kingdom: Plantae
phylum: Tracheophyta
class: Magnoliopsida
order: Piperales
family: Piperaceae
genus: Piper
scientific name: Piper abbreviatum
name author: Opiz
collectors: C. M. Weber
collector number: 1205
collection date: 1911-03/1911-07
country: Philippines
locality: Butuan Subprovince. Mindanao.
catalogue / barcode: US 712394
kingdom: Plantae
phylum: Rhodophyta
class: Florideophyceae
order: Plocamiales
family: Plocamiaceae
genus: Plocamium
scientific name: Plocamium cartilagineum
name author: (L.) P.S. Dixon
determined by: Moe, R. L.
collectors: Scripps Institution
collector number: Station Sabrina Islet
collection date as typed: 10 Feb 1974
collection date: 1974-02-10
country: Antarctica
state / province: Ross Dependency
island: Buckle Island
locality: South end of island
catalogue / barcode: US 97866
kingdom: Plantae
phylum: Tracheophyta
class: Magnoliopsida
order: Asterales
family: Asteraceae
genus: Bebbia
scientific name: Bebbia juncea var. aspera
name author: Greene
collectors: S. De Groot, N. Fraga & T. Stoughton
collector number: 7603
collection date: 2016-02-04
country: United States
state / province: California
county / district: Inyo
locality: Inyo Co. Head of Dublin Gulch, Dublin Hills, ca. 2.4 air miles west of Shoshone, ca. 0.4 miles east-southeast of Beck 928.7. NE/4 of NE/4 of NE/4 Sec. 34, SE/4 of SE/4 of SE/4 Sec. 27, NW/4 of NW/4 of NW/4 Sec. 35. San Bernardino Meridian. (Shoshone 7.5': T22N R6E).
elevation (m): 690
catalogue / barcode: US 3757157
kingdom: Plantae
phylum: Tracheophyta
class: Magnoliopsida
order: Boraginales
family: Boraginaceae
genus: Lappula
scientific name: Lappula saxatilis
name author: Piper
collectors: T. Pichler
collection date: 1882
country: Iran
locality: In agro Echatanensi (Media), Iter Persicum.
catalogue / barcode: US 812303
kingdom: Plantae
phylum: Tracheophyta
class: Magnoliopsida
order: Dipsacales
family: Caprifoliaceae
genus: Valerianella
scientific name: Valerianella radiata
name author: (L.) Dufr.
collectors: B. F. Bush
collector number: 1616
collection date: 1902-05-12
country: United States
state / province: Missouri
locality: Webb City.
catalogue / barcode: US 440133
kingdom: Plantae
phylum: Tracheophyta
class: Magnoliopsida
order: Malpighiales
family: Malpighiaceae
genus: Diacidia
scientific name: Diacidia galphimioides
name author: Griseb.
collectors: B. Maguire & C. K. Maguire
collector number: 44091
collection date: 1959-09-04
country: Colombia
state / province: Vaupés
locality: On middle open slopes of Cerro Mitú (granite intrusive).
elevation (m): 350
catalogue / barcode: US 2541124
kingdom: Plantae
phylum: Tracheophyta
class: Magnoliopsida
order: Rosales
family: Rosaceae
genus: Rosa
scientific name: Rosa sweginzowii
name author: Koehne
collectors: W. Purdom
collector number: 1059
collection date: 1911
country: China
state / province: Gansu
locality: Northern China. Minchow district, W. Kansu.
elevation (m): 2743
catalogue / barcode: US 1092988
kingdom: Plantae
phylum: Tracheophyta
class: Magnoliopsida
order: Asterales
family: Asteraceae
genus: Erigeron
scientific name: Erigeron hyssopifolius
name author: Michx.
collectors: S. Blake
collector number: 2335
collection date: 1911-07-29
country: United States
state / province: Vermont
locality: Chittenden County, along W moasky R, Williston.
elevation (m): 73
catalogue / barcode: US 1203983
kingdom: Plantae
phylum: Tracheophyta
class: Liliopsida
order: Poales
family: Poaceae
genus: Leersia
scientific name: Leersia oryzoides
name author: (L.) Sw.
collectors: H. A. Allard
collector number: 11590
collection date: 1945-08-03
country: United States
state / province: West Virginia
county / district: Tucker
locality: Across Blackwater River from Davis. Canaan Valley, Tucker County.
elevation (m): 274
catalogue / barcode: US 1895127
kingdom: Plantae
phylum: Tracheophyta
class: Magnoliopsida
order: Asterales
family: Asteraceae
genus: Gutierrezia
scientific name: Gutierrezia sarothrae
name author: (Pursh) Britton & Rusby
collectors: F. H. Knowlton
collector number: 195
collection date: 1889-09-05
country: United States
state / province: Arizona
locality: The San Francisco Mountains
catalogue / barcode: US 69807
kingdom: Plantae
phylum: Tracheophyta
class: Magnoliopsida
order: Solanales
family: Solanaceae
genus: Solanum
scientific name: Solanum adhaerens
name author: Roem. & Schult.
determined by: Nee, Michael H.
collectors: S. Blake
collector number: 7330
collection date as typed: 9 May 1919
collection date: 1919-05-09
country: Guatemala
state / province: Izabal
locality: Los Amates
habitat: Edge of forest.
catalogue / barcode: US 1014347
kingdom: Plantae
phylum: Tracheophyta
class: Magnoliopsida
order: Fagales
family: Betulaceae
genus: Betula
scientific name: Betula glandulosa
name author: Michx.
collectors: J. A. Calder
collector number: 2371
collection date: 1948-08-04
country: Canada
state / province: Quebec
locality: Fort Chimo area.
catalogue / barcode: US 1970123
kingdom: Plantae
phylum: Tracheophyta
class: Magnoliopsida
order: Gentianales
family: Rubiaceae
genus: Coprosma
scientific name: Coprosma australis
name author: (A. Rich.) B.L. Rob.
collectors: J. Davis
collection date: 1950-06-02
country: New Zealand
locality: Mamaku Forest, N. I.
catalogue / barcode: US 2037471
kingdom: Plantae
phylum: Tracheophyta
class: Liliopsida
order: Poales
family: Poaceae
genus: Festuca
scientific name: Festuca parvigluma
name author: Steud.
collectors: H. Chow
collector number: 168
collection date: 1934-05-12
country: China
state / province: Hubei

============================================================

TASK STATEMENT: How many lines of the records above contain the string "elevation", with case counting? Give only the number.

WRITTEN RESPONSE: 5